Staßfurt l Ein klares Votum war das. Der Staßfurter Stadtrat hat am Donnerstagabend beschlossen: Der Verwaltungsstandort „Haus 1“ hat in der Steinstraße 19 zu blieben. Die Räte beauftragten den Oberbürgermeister, die Räume sanieren und standsicher herrichten zu lassen. Mit 17 Ja-Stimmen, 10 Nein-Stimmen und 3 Enthaltungen haben die Kommunalpolitiker diese Entscheidung getroffen.

Zuvor war bekannt geworden, dass die Verwaltung das Haus I verlassen, stattdessen in die Sparkasse ziehen und das Gebäude zum Verkauf anbieten will. Das schlug hohe Wellen, da die Stadt immer wieder die Belebung der Innenstadt bewirbt, selbst ihr jedoch den Rücken kehren wollte.

Kritik aus allen Fraktionen

Im Stadtrat wurde der geplante Auszug groß diskutiert und fraktionsübergreifend negativ bewertet. Hartmut Wiest (UWG Salzland/AfD), der mit einem Antrag dafür gesorgt hatte, dass das Thema überhaupt im öffentlichen Teil der Stadtratssitzung besprochen wurde, erklärte, dass der Verwaltungsstandort doch ein paar Menschen in die Steinstraße ziehe und ein Auszug ohne konkreten Nachfolger Unsinn sei. Dass sich ein Investor für das Gebäude finde, sei eine Illusion.

Bianca Görke (Die Linke) meinte: „Dieses Haus hat Geschichte, es hat Charakter und es wird von den Menschen angenommen.“ Die immaterielle Bedeutung des Hauses könne man nicht in Kosten für eventuelle Sanierungen umrechnen. Die Verwaltung sei durch den Standort in der Innenstadt präsent. Die Stadt müsse mit dem Erhalt des Standorts ein Zeichen für die Innenstadt setzen. „Wir können den Standort nicht aufgeben. Das Haus würde nur verfallen und sich sein Zustand noch verschlimmern.“

Der Anfang vom Ende

Ein düsteres Bild von der Stadt zeichnete Gerhard Wiest (Die Linke): Der Abriss des Wasserturms nach Rathmannsdorf sei der Anfang vom Ende gewesen. „Die Stadt verliert ihr Gesicht.“ Leerstehende Gebäude in der Innenstadt werden in 10 bis 15 Jahren eingestürzt sein.

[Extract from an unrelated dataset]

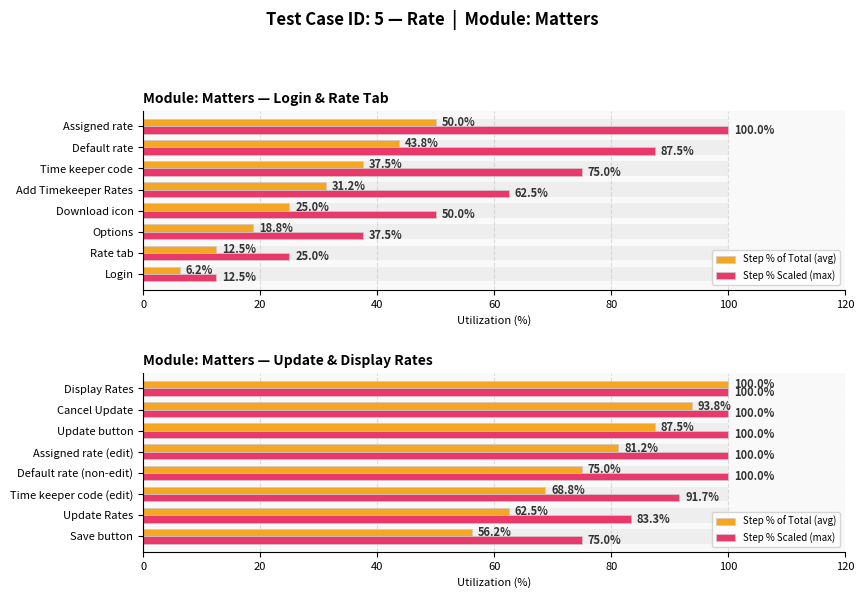

Which series has the largest total across all categories?

Step % Scaled (max)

Er warf Oberbürgermeister Sven Wagner vor, den Stadtrat zu täuschen, wenn er sage, es könne ein Nachnutzer für dieses „immobilienwirtschaftlich uninteressante“ Gebäude gefunden werden.

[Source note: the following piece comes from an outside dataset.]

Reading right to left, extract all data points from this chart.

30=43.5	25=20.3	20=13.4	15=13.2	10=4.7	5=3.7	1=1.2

Klaus Stops (CDU) dankte Hartmut Wiest, dass er das Thema bei diesem Stadtrat in die Öffentlichkeit gebracht hatte und argumentierte abwägend: Zum einen stehen für die Stadt hohe Kosten für die schwierige Sanierung des Haus I an, zum anderen drohe der Leerstand des Gebäudes.

Reden ist wichtig

Auch Ralf-Peter Schmidt (UBvS) fand es gut, dass solche Entwicklungen die Stadt betreffend öffentlich diskutiert werden. Für ihn und seine Fraktion komme ein Verkauf des Hauses nur in Frage, wenn die Nachnutzung wirklich und konkret gesichert ist.

Oberbürgermeister Sven Wagner (SPD) erklärte, dass man zur Zeit zwar „keinen konkreten Nachnutzer“ habe, aber man diesen ja auch erst suchen könne, wenn der Auszug der Verwaltung beschlossen sei. Zudem verteidige er erneut sein Vorgehen: Bereits im September habe er dem Rat vorgelegt, warum es unwirtschaftlich sei, das Haus zu halten. Dass die Diskussion um den Verwaltungsstandort öffentlich geführt wurde, sei „nicht schön, aber jetzt nicht mehr zu ändern“,

Neue Büros erübrigt

Eigentlich wollte der Oberbürgermeister das Thema im Stadtrat im nichtöffentlichen Teil der Sitzung beraten. Hartmut Wiest setzte jedoch eine „Grundsatzentscheidung zum Erhalt des Stadtverwaltungsstandorts „Steinstraße“ auf die Tagesordnung. Die Entscheidung über den Auszug der Verwaltung aus der Steinstraße und die Anmietung über neue Büros im Sparkassenschiff, die wiederum im nichtöffentlichen Teil folgen sollte, erübrigte sich.